La métallurgie de la « vallée de la Lémance » n’a pas survécu au XIX° siècle, sans doute concurrencée, entre autres, par le géant sidérurgique qui naissait alors dans la ville toute proche de Fumel. Géant qui ménage aujourd’hui une surprise à quelques heureux, présents lors des Journées du Patrimoine : un exemple rarissime de la Machine de Watt, en parfait état de fonctionnement. Il ne faut pas en déduire pour autant que l’industrie est morte à ce moment là. Elle a su exploiter d’autres ressources locales : les bois d’œuvre et le calcaire. Les premiers ont permis le développement de plusieurs parqueteries, de taille variable mais toutes également profondément enracinées dans le terroir et son histoire. C’est ainsi que les communes de Cuzorn et Saint Front peuvent s’enorgueillir d’abriter l’un des leaders mondiaux du parquet : les Parquets Marty dont les produits et la réputation ont depuis longtemps dépassé les frontières de l’hexagone. Quant au calcaire, outre les prodigieux fossiles qu’il livra, il a permis le développement de plusieurs cimenteries.

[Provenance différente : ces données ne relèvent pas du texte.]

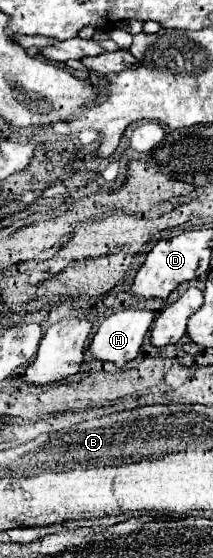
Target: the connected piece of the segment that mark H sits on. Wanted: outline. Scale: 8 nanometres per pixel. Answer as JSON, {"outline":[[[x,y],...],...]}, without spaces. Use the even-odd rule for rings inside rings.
{"outline":[[[120,310],[106,318],[92,338],[90,354],[100,362],[114,362],[122,368],[140,352],[142,340],[154,320],[154,312]]]}

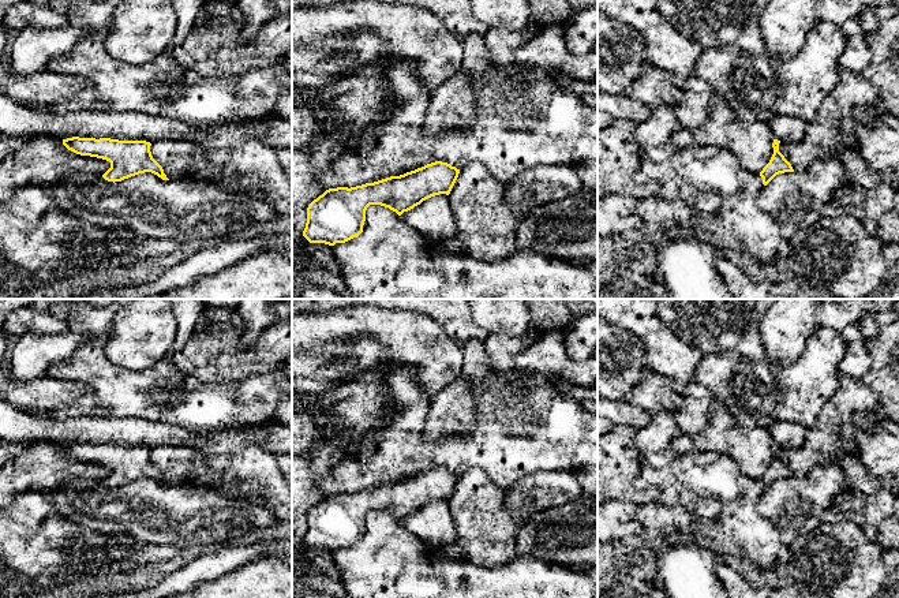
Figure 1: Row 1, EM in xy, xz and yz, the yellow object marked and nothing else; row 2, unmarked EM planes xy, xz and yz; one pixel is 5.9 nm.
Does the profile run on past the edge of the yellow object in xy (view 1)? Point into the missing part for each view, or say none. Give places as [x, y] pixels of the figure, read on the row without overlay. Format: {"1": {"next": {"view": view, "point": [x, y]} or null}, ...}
{"1": {"next": null}}

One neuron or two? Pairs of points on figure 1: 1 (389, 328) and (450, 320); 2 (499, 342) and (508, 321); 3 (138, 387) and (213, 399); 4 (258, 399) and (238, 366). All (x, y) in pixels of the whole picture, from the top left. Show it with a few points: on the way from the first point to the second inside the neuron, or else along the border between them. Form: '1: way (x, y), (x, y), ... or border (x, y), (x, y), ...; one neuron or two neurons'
1: border (419, 313), (433, 318), (459, 343); two neurons
2: border (523, 333), (493, 332), (487, 335); two neurons
3: way (157, 396), (194, 399); one neuron
4: border (276, 369), (214, 384); two neurons

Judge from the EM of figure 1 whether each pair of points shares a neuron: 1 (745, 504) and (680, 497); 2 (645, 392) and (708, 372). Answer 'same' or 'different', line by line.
1: different
2: different

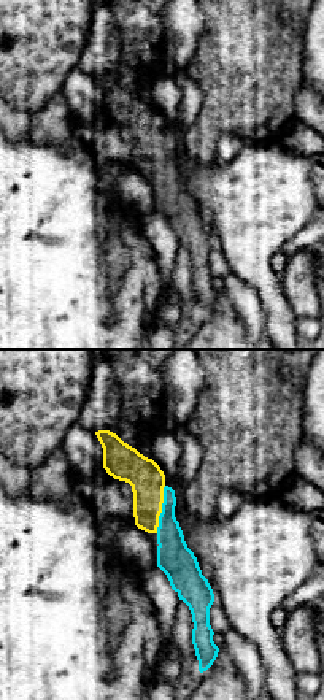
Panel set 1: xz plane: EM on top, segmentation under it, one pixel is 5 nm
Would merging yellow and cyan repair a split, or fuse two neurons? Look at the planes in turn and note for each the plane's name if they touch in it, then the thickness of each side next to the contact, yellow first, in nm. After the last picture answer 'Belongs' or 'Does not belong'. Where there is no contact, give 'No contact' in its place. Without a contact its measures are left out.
Touches yellow in xz. Thickness 170 nm (yellow) against 180 nm

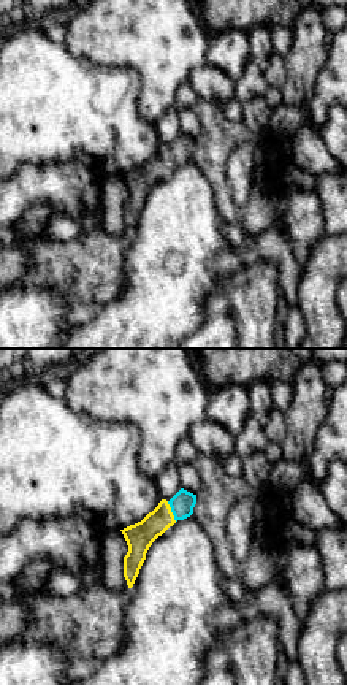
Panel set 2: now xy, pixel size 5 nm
Touches yellow in xy. Thickness 140 nm (yellow) against 120 nm

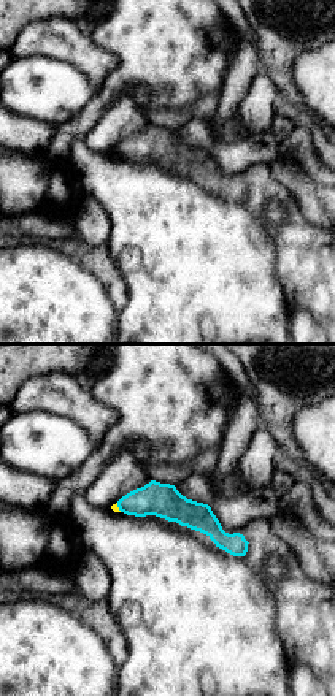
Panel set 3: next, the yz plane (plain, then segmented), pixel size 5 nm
Touches yellow in yz. Thickness 40 nm (yellow) against 180 nm

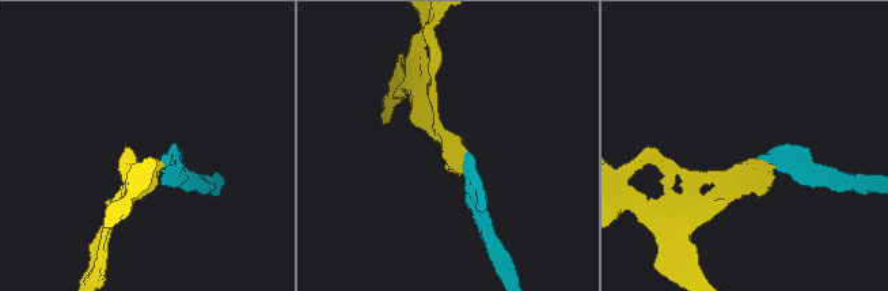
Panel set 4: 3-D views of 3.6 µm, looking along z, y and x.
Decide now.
Belongs

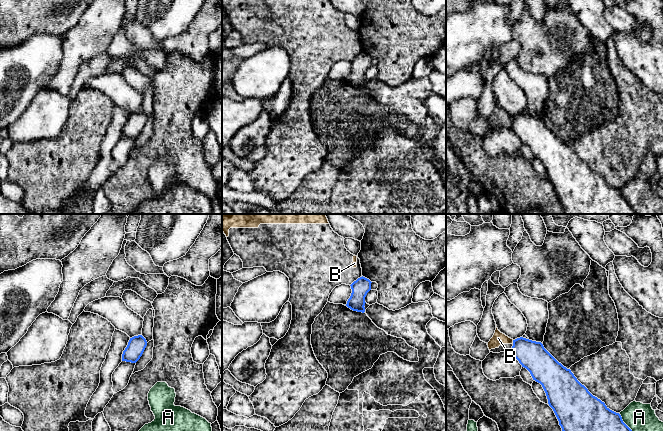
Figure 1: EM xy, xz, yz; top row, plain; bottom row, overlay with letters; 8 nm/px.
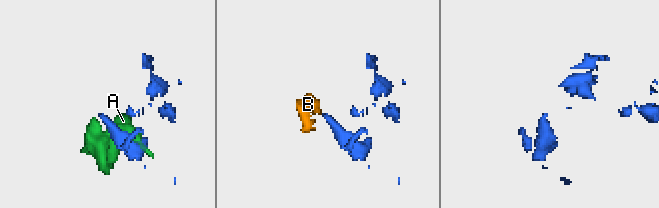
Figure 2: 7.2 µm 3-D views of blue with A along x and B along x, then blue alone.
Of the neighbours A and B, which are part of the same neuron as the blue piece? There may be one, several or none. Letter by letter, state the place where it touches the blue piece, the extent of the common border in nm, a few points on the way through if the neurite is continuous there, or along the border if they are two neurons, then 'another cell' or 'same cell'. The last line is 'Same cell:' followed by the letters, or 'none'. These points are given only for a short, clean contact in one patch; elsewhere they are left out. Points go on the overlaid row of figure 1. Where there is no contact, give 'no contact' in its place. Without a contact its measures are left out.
A: meets blue in yz at (623, 422); contact 180 nm long; another cell
B: meets blue in yz at (513, 342); contact 30 nm long; border along yz (512, 340), (513, 343); another cell
Same cell: none

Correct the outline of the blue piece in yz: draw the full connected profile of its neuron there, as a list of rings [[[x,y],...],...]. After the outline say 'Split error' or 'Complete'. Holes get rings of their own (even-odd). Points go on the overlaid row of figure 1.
[[[517,338],[513,340],[512,354],[530,372],[533,380],[542,385],[562,431],[632,431],[619,413],[610,410],[604,402],[593,396],[571,370],[559,363],[541,342]]]. Complete

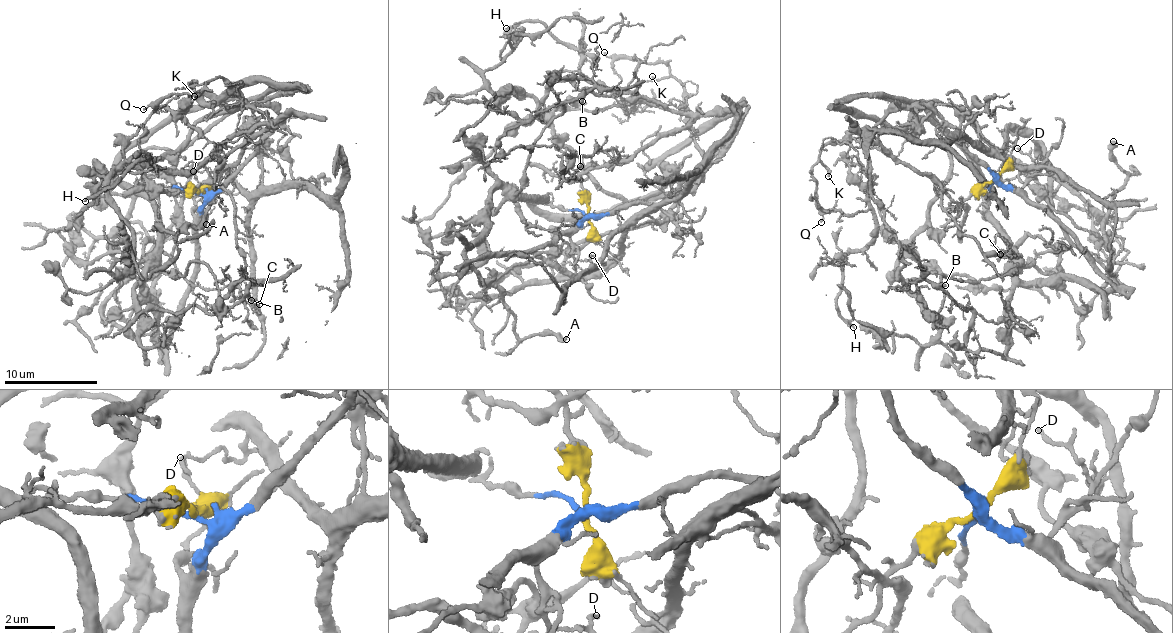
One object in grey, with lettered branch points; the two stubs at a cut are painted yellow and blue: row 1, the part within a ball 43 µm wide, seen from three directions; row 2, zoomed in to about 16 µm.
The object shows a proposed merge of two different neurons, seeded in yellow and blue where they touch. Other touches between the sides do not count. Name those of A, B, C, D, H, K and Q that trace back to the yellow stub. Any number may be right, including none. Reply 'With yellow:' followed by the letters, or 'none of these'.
With yellow: B, C, H

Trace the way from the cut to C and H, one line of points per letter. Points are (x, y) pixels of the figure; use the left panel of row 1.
C: (197, 191), (190, 184), (184, 188), (214, 180), (229, 195), (246, 263), (235, 296), (260, 304)
H: (197, 191), (184, 188), (232, 167), (265, 124), (185, 171), (157, 170), (147, 158), (84, 200)

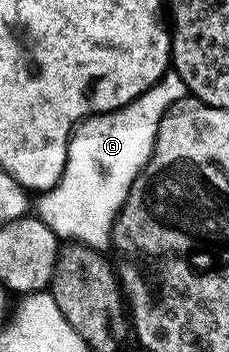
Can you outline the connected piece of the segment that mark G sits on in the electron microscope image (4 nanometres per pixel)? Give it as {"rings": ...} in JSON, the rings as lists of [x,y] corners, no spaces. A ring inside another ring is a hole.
{"rings":[[[165,71],[142,95],[135,97],[129,105],[116,109],[113,113],[98,113],[76,126],[68,143],[68,156],[64,158],[64,174],[56,188],[45,192],[40,201],[38,216],[41,221],[56,232],[57,238],[67,239],[72,243],[89,245],[92,249],[107,250],[112,238],[112,222],[124,205],[126,195],[142,167],[150,159],[156,142],[158,123],[164,113],[186,95],[182,79],[174,71]]]}

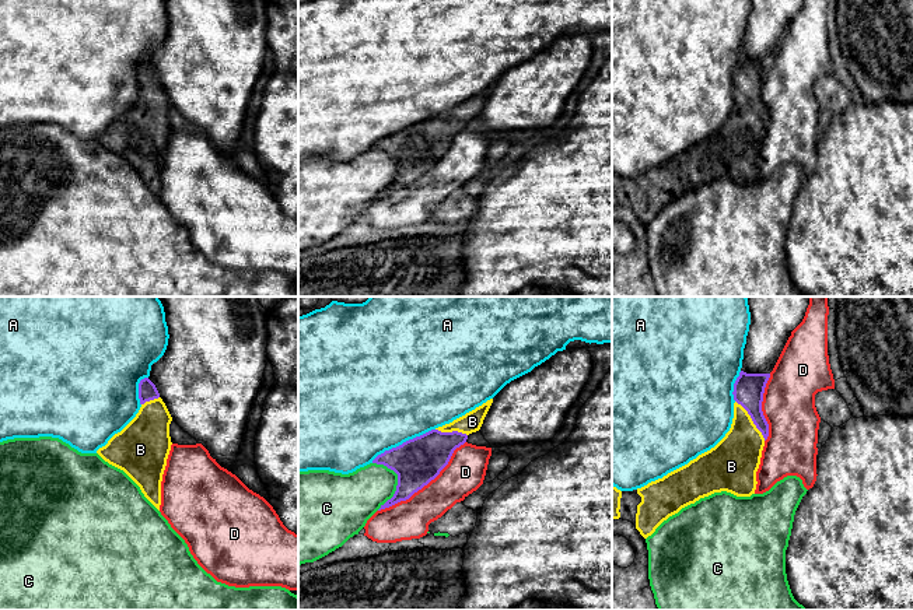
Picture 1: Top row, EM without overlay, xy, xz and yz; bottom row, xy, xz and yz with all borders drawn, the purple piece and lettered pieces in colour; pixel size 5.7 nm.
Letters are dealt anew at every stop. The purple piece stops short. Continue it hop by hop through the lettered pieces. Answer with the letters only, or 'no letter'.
B

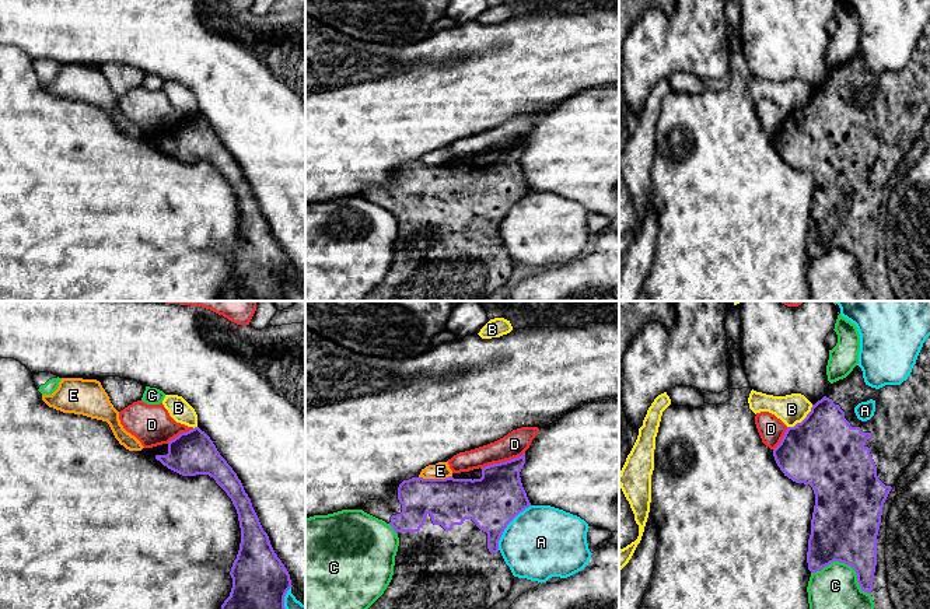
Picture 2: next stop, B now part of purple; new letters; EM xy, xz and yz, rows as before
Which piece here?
no letter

Des industries donc, mais cela ne s’est pas accompli au détriment de l’agriculture. Au contraire, la complémentarité s’est naturellement imposée, mettant ainsi en place des communautés d’ouvriers paysans, partageant leur temps entre l’atelier et les champs.

L’agriculture qui ménage encore aujourd’hui de belles, de succulentes rencontres dont les papilles ne peuvent que se réjouir. Septembre voit les prunes mûrir pour devenir ces fameux « Pruneaux d’Agen » que l’on apprécie aussi bien nature que complaisamment gratifiés d’eau-de-vie. C’est aussi à ce moment-là que les forêts livrent leur modeste trésor : le cèpe. S’il n’est pas question d’aller soi-même les cueillir, il n’en reste pas moins possible d’en acquérir. Les bastides de Villefranche de de Monpazier ouvrent alors leur éphémère et pittoresque marché aux cèpes. La halle se couvre alors de cageots où s’exposent, sur des lits de fougères, les chapeaux ronds, dodus et fermes des très jeunes champignons, aussi appelés « bouchons de champagne » et ceux, épanouis, aux parfums subtils des champignons plus vieux, sans lesquels la banale pomme de terre ne saurait devenir « Sarladaise ». Pour ceux qui n’auront pas la joie d’assister à l’un de ces marchés traditionnels, reste encore la « Maison de la Châtaigne et du Champignon à Villefranche, véritable plongée dans les sous-bois et la culture locale.